Deutschschweizer streiten mit Mitbewohnern, Romands mit Nachbarn

Geht es um Konflikte beim Wohnen tut sich in der Schweiz ein Röstigraben auf: Laut einer Umfrage von homegate.ch gibt es in der Deutschschweiz am häufigsten Streit mit Mitbewohnerinnen und -bewohnern, während Romands am häufigsten mit Nachbarn Konflikte austragen.

Mann reinigt das Treppenhaus eines Wohnhauses bei Bern (Symbolbild) (Bild: sda)

Geht es um Konflikte beim Wohnen tut sich in der Schweiz ein Röstigraben auf: Laut einer Umfrage von homegate.ch gibt es in der Deutschschweiz am häufigsten Streit mit Mitbewohnerinnen und -bewohnern, während Romands am häufigsten mit Nachbarn Konflikte austragen.

Schmutz und Dreck sind der am meisten genannte Grund für Streit in Deutschschweizer Wohnungen (41 Prozent). Ebenfalls häufig sind Konflikte, weil sich Mitbewohnerinnen und -bewohner nicht an Abmachungen halten (35 Prozent).
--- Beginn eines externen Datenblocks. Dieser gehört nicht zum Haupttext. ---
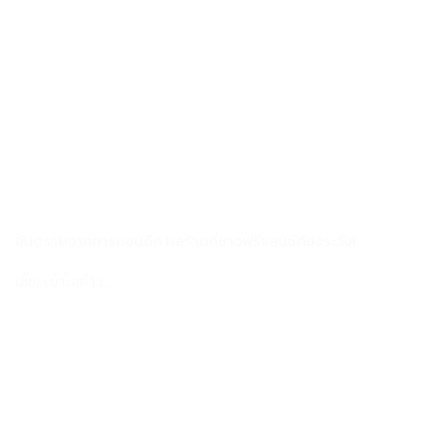
อันตรายจากการนอนดึก ผลร้ายที่ชาวฟรีแลนซ์ต้องระวัง!
เฮ้ย! เข้าใจคำว...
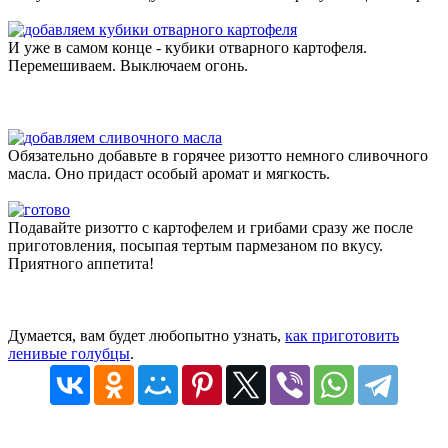
И уже в самом конце - кубики отварного картофеля.
Перемешиваем. Выключаем огонь.
Обязательно добавьте в горячее ризотто немного сливочного
масла. Оно придаст особый аромат и мягкость.
Подавайте ризотто с картофелем и грибами сразу же после
приготовления, посыпая тертым пармезаном по вкусу.
Приятного аппетита!
Думается, вам будет любопытно узнать,
как приготовить
ленивые голубцы
.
Beides gibt in der Romandie und im Tessin weniger Anlass zu Streit, wie das Immobilienportal homegate.ch mitteilte. Die Lateinischsprachigen enervierten sich am häufigsten wegen Lärms (Romandie: 35 Prozent; Tessin: 32 Prozent) und wegen des Herumliegenlassens von persönlichen Dingen in der Wohnung (35 respektive 36 Prozent).

Wegen Konflikten schon einmal rechtlichen Beistand gesucht haben in allen Landesteilen weit weniger Menschen: In der Deutschschweiz war es rund jeder Fünfte (21 Prozent), in der Romandie 19 Prozent und im Tessin 18 Prozent. Anlaufstellen bei Problemen waren Verbände, Freunde, Bekannte, Arbeitskollegen – und auch Nachbarn.

Ruhe und eine eigene Waschmaschine

Sind sich Mieter und Vermieter uneinig, geht es in der Deutschschweiz und im Tessin vor allem um die Abrechnung der Nebenkosten sowie um kleinere Reparaturen. In der Westschweiz dagegen gibt das Thema «Renovierungen» am häufigsten Anlass zu Konflikten mit Hausbesitzern oder Verwaltungen.

Landesweit möchten Mieterinnen und Mieter aber vor allem eines: Ruhe und eine eigene Waschmaschine. Lärm ist laut der Umfrage der weitaus grösste Konfliktherd beim Wohnen. Danach folgen Konflikte um gemeinsam genutzte Waschküchen und um den Waschplan.

An der Umfrage beteiligten sich nach Angaben von homegate.ch etwas mehr als 1500 Personen in allen drei Sprachregionen.